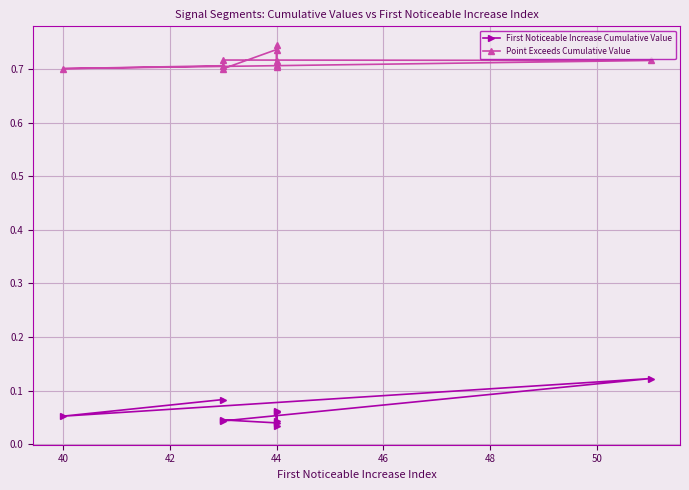

What is the total value across all series at 44?

0.8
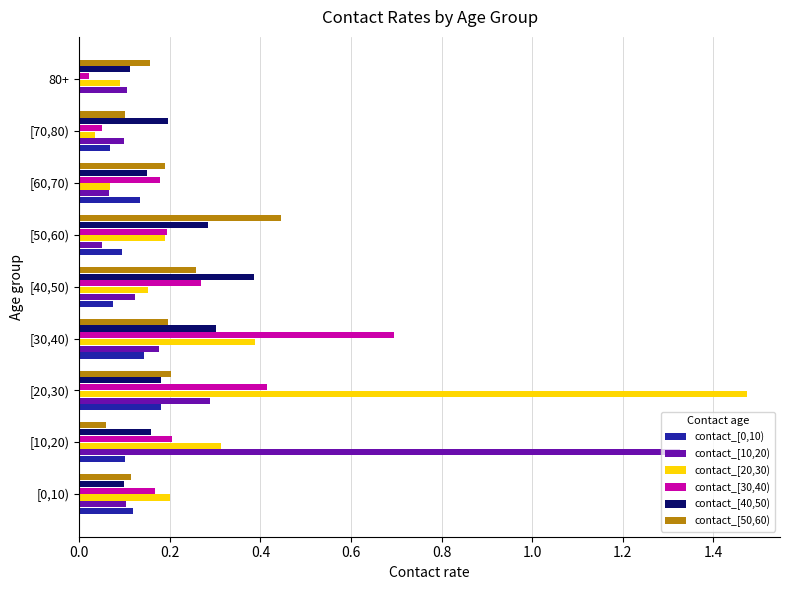

What is the total value across all series at [10,20)?

2.2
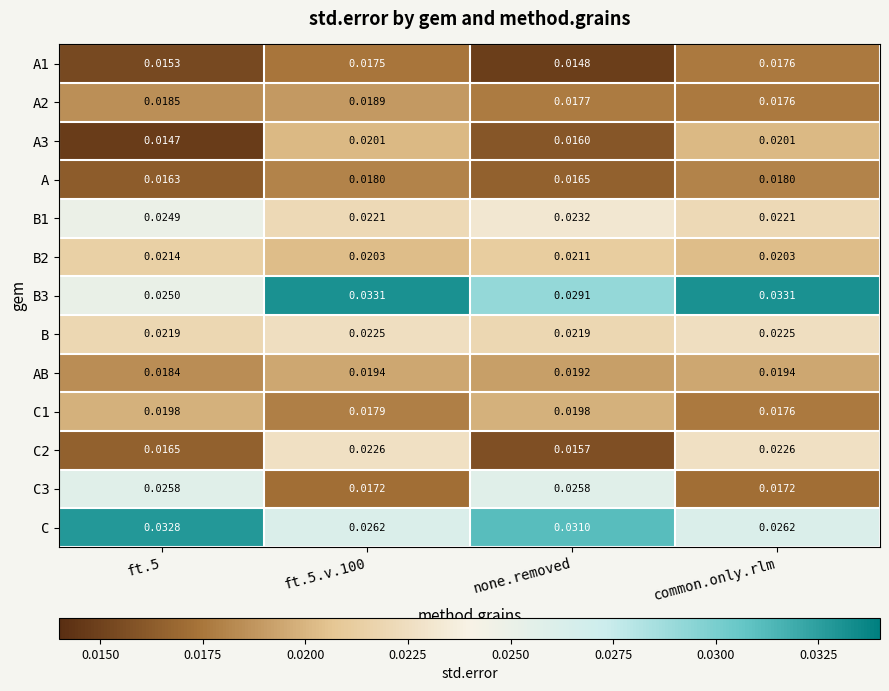

Which category has the lowest value in the C2 series?

none.removed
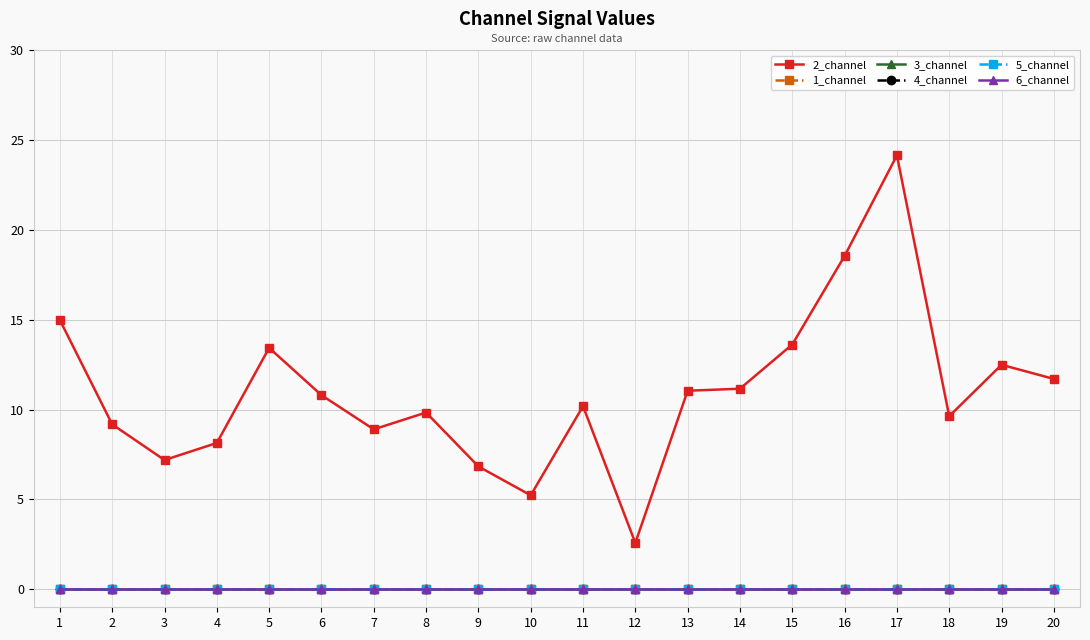

Reading right to left, extract all data points from this chart.

2_channel: 11.7	12.5	9.6	24.1	18.5	13.6	11.2	11.0	2.6	10.2	5.2	6.8	9.8	8.9	10.8	13.4	8.1	7.2	9.2	15.0
1_channel: 0.0	0.0	0.0	0.0	0.0	0.0	0.0	0.0	0.0	0.0	0.0	0.0	0.0	0.0	0.0	0.0	0.0	0.0	0.0	0.0
3_channel: 0.0	0.0	0.0	0.0	0.0	0.0	0.0	0.0	0.0	0.0	0.0	0.0	0.0	0.0	0.0	0.0	0.0	0.0	0.0	0.0
4_channel: 0.0	0.0	0.0	0.0	0.0	0.0	0.0	0.0	0.0	0.0	0.0	0.0	0.0	0.0	0.0	0.0	0.0	0.0	0.0	0.0
5_channel: 0.0	0.0	0.0	0.0	0.0	0.0	0.0	0.0	0.0	0.0	0.0	0.0	0.0	0.0	0.0	0.0	0.0	0.0	0.0	0.0
6_channel: 0.0	0.0	0.0	0.0	0.0	0.0	0.0	0.0	0.0	0.0	0.0	0.0	0.0	0.0	0.0	0.0	0.0	0.0	0.0	0.0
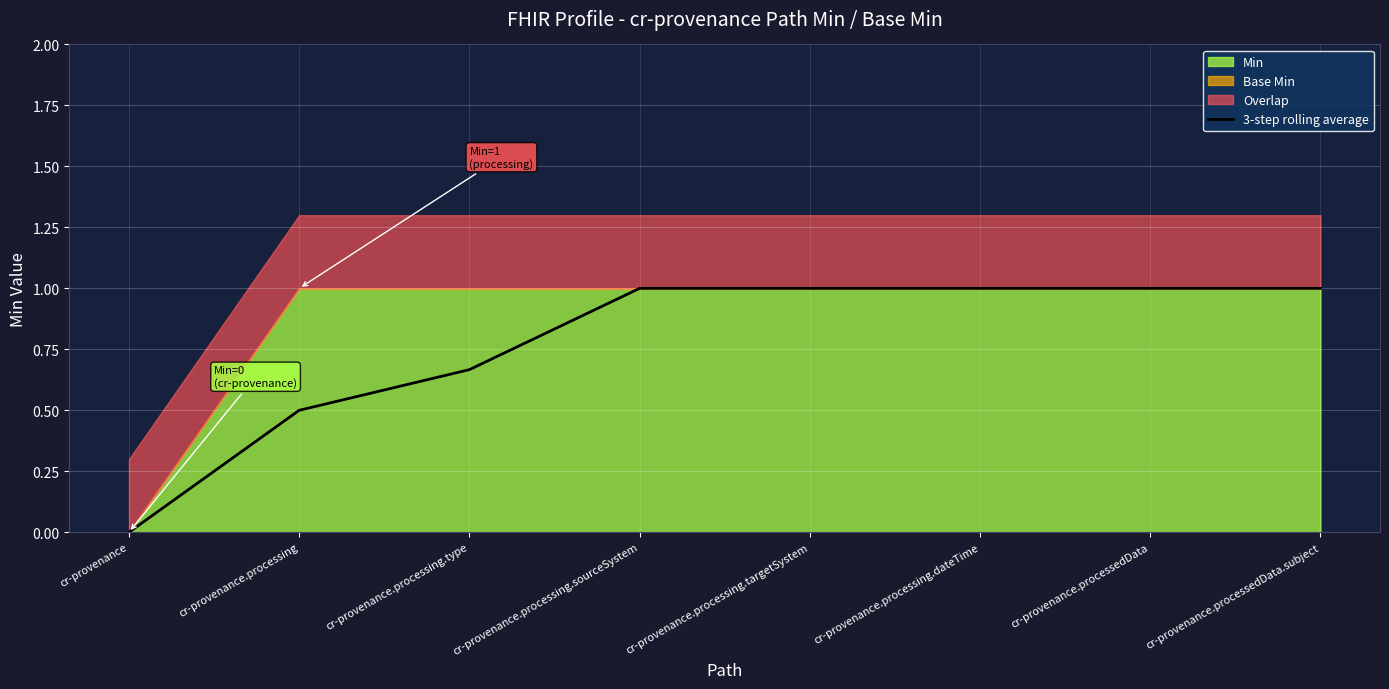

What is the maximum value for 3-step rolling average?

1.0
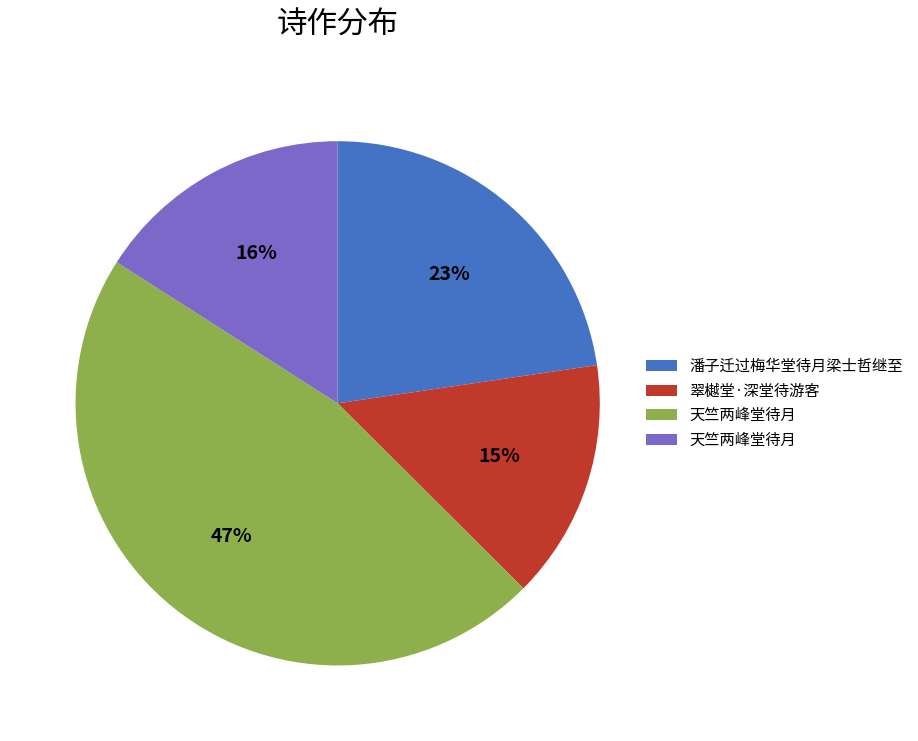

To the nearest percent, what is the difference between the largest and smallest slice percentages?

32%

> **What is needed**
Convert the lines above into a Markdown table with columns No. and Line, numbering the rows and leaving out blank lines and the pictures.

> **Finished exercise**
| No. | Line |
|---|---|
| 1 | What is the total value across all series at 44? |
| 2 | 0.8 |
| 3 | What is the total value across all series at [10,20)? |
| 4 | 2.2 |
| 5 | Which category has the lowest value in the C2 series? |
| 6 | none.removed |
| 7 | Reading right to left, extract all data points from this chart. |
| 8 | 2_channel: 11.7	12.5	9.6	24.1	18.5	13.6	11.2	11.0	2.6	10.2	5.2	6.8	9.8	8.9	10.8	13.4	8.1	7.2	9.2	15.0 |
| 9 | 1_channel: 0.0	0.0	0.0	0.0	0.0	0.0	0.0	0.0	0.0	0.0	0.0	0.0	0.0	0.0	0.0	0.0	0.0	0.0	0.0	0.0 |
| 10 | 3_channel: 0.0	0.0	0.0	0.0	0.0	0.0	0.0	0.0	0.0	0.0	0.0	0.0	0.0	0.0	0.0	0.0	0.0	0.0	0.0	0.0 |
| 11 | 4_channel: 0.0	0.0	0.0	0.0	0.0	0.0	0.0	0.0	0.0	0.0	0.0	0.0	0.0	0.0	0.0	0.0	0.0	0.0	0.0	0.0 |
| 12 | 5_channel: 0.0	0.0	0.0	0.0	0.0	0.0	0.0	0.0	0.0	0.0	0.0	0.0	0.0	0.0	0.0	0.0	0.0	0.0	0.0	0.0 |
| 13 | 6_channel: 0.0	0.0	0.0	0.0	0.0	0.0	0.0	0.0	0.0	0.0	0.0	0.0	0.0	0.0	0.0	0.0	0.0	0.0	0.0	0.0 |
| 14 | What is the maximum value for 3-step rolling average? |
| 15 | 1.0 |
| 16 | To the nearest percent, what is the difference between the largest and smallest slice percentages? |
| 17 | 32% |